=== DATASET EXTRACT ===

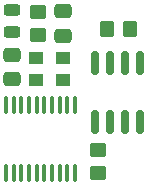
<source format=gbr>
%TF.GenerationSoftware,KiCad,Pcbnew,7.0.6-0*%
%TF.CreationDate,2023-10-30T11:37:55+11:00*%
%TF.ProjectId,controllino-can,636f6e74-726f-46c6-9c69-6e6f2d63616e,rev?*%
%TF.SameCoordinates,Original*%
%TF.FileFunction,Paste,Top*%
%TF.FilePolarity,Positive*%
%FSLAX46Y46*%
G04 Gerber Fmt 4.6, Leading zero omitted, Abs format (unit mm)*
G04 Created by KiCad (PCBNEW 7.0.6-0) date 2023-10-30 11:37:55*
%MOMM*%
%LPD*%
G01*
G04 APERTURE LIST*
G04 Aperture macros list*
%AMRoundRect*
0 Rectangle with rounded corners*
0 $1 Rounding radius*
0 $2 $3 $4 $5 $6 $7 $8 $9 X,Y pos of 4 corners*
0 Add a 4 corners polygon primitive as box body*
4,1,4,$2,$3,$4,$5,$6,$7,$8,$9,$2,$3,0*
0 Add four circle primitives for the rounded corners*
1,1,$1+$1,$2,$3*
1,1,$1+$1,$4,$5*
1,1,$1+$1,$6,$7*
1,1,$1+$1,$8,$9*
0 Add four rect primitives between the rounded corners*
20,1,$1+$1,$2,$3,$4,$5,0*
20,1,$1+$1,$4,$5,$6,$7,0*
20,1,$1+$1,$6,$7,$8,$9,0*
20,1,$1+$1,$8,$9,$2,$3,0*%
G04 Aperture macros list end*
%ADD10RoundRect,0.250000X0.450000X-0.350000X0.450000X0.350000X-0.450000X0.350000X-0.450000X-0.350000X0*%
%ADD11RoundRect,0.100000X-0.100000X0.637500X-0.100000X-0.637500X0.100000X-0.637500X0.100000X0.637500X0*%
%ADD12RoundRect,0.250000X-0.350000X-0.450000X0.350000X-0.450000X0.350000X0.450000X-0.350000X0.450000X0*%
%ADD13RoundRect,0.243750X0.456250X-0.243750X0.456250X0.243750X-0.456250X0.243750X-0.456250X-0.243750X0*%
%ADD14RoundRect,0.250000X-0.475000X0.337500X-0.475000X-0.337500X0.475000X-0.337500X0.475000X0.337500X0*%
%ADD15RoundRect,0.250000X0.475000X-0.337500X0.475000X0.337500X-0.475000X0.337500X-0.475000X-0.337500X0*%
%ADD16R,1.300000X1.100000*%
%ADD17RoundRect,0.150000X0.150000X-0.825000X0.150000X0.825000X-0.150000X0.825000X-0.150000X-0.825000X0*%
G04 APERTURE END LIST*
D10*
%TO.C,R6*%
X72771000Y-60706000D03*
X72771000Y-58706000D03*
%TD*%
D11*
%TO.C,U1*%
X75950000Y-66622500D03*
X75300000Y-66622500D03*
X74650000Y-66622500D03*
X74000000Y-66622500D03*
X73350000Y-66622500D03*
X72700000Y-66622500D03*
X72050000Y-66622500D03*
X71400000Y-66622500D03*
X70750000Y-66622500D03*
X70100000Y-66622500D03*
X70100000Y-72347500D03*
X70750000Y-72347500D03*
X71400000Y-72347500D03*
X72050000Y-72347500D03*
X72700000Y-72347500D03*
X73350000Y-72347500D03*
X74000000Y-72347500D03*
X74650000Y-72347500D03*
X75300000Y-72347500D03*
X75950000Y-72347500D03*
%TD*%
D12*
%TO.C,R1*%
X78629000Y-60198000D03*
X80629000Y-60198000D03*
%TD*%
D13*
%TO.C,D3*%
X70612000Y-60438000D03*
X70612000Y-58563000D03*
%TD*%
D10*
%TO.C,R4*%
X77851000Y-72374000D03*
X77851000Y-70374000D03*
%TD*%
D14*
%TO.C,C8*%
X74930000Y-58668500D03*
X74930000Y-60743500D03*
%TD*%
D15*
%TO.C,C9*%
X70612000Y-64405000D03*
X70612000Y-62330000D03*
%TD*%
D16*
%TO.C,Y2*%
X74965500Y-62648500D03*
X72665500Y-62648500D03*
X72665500Y-64448500D03*
X74965500Y-64448500D03*
%TD*%
D17*
%TO.C,U2*%
X77597000Y-68023000D03*
X78867000Y-68023000D03*
X80137000Y-68023000D03*
X81407000Y-68023000D03*
X81407000Y-63073000D03*
X80137000Y-63073000D03*
X78867000Y-63073000D03*
X77597000Y-63073000D03*
%TD*%
M02*

</source>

===

§ **TO DO**
A verbatim copy of the records above, without pictures, is required.

§ **EXERCISE ANSWER**
<source format=gbr>
%TF.GenerationSoftware,KiCad,Pcbnew,7.0.6-0*%
%TF.CreationDate,2023-10-30T11:37:55+11:00*%
%TF.ProjectId,controllino-can,636f6e74-726f-46c6-9c69-6e6f2d63616e,rev?*%
%TF.SameCoordinates,Original*%
%TF.FileFunction,Paste,Top*%
%TF.FilePolarity,Positive*%
%FSLAX46Y46*%
G04 Gerber Fmt 4.6, Leading zero omitted, Abs format (unit mm)*
G04 Created by KiCad (PCBNEW 7.0.6-0) date 2023-10-30 11:37:55*
%MOMM*%
%LPD*%
G01*
G04 APERTURE LIST*
G04 Aperture macros list*
%AMRoundRect*
0 Rectangle with rounded corners*
0 $1 Rounding radius*
0 $2 $3 $4 $5 $6 $7 $8 $9 X,Y pos of 4 corners*
0 Add a 4 corners polygon primitive as box body*
4,1,4,$2,$3,$4,$5,$6,$7,$8,$9,$2,$3,0*
0 Add four circle primitives for the rounded corners*
1,1,$1+$1,$2,$3*
1,1,$1+$1,$4,$5*
1,1,$1+$1,$6,$7*
1,1,$1+$1,$8,$9*
0 Add four rect primitives between the rounded corners*
20,1,$1+$1,$2,$3,$4,$5,0*
20,1,$1+$1,$4,$5,$6,$7,0*
20,1,$1+$1,$6,$7,$8,$9,0*
20,1,$1+$1,$8,$9,$2,$3,0*%
G04 Aperture macros list end*
%ADD10RoundRect,0.250000X0.450000X-0.350000X0.450000X0.350000X-0.450000X0.350000X-0.450000X-0.350000X0*%
%ADD11RoundRect,0.100000X-0.100000X0.637500X-0.100000X-0.637500X0.100000X-0.637500X0.100000X0.637500X0*%
%ADD12RoundRect,0.250000X-0.350000X-0.450000X0.350000X-0.450000X0.350000X0.450000X-0.350000X0.450000X0*%
%ADD13RoundRect,0.243750X0.456250X-0.243750X0.456250X0.243750X-0.456250X0.243750X-0.456250X-0.243750X0*%
%ADD14RoundRect,0.250000X-0.475000X0.337500X-0.475000X-0.337500X0.475000X-0.337500X0.475000X0.337500X0*%
%ADD15RoundRect,0.250000X0.475000X-0.337500X0.475000X0.337500X-0.475000X0.337500X-0.475000X-0.337500X0*%
%ADD16R,1.300000X1.100000*%
%ADD17RoundRect,0.150000X0.150000X-0.825000X0.150000X0.825000X-0.150000X0.825000X-0.150000X-0.825000X0*%
G04 APERTURE END LIST*
D10*
%TO.C,R6*%
X72771000Y-60706000D03*
X72771000Y-58706000D03*
%TD*%
D11*
%TO.C,U1*%
X75950000Y-66622500D03*
X75300000Y-66622500D03*
X74650000Y-66622500D03*
X74000000Y-66622500D03*
X73350000Y-66622500D03*
X72700000Y-66622500D03*
X72050000Y-66622500D03*
X71400000Y-66622500D03*
X70750000Y-66622500D03*
X70100000Y-66622500D03*
X70100000Y-72347500D03*
X70750000Y-72347500D03*
X71400000Y-72347500D03*
X72050000Y-72347500D03*
X72700000Y-72347500D03*
X73350000Y-72347500D03*
X74000000Y-72347500D03*
X74650000Y-72347500D03*
X75300000Y-72347500D03*
X75950000Y-72347500D03*
%TD*%
D12*
%TO.C,R1*%
X78629000Y-60198000D03*
X80629000Y-60198000D03*
%TD*%
D13*
%TO.C,D3*%
X70612000Y-60438000D03*
X70612000Y-58563000D03*
%TD*%
D10*
%TO.C,R4*%
X77851000Y-72374000D03*
X77851000Y-70374000D03*
%TD*%
D14*
%TO.C,C8*%
X74930000Y-58668500D03*
X74930000Y-60743500D03*
%TD*%
D15*
%TO.C,C9*%
X70612000Y-64405000D03*
X70612000Y-62330000D03*
%TD*%
D16*
%TO.C,Y2*%
X74965500Y-62648500D03*
X72665500Y-62648500D03*
X72665500Y-64448500D03*
X74965500Y-64448500D03*
%TD*%
D17*
%TO.C,U2*%
X77597000Y-68023000D03*
X78867000Y-68023000D03*
X80137000Y-68023000D03*
X81407000Y-68023000D03*
X81407000Y-63073000D03*
X80137000Y-63073000D03*
X78867000Y-63073000D03*
X77597000Y-63073000D03*
%TD*%
M02*

</source>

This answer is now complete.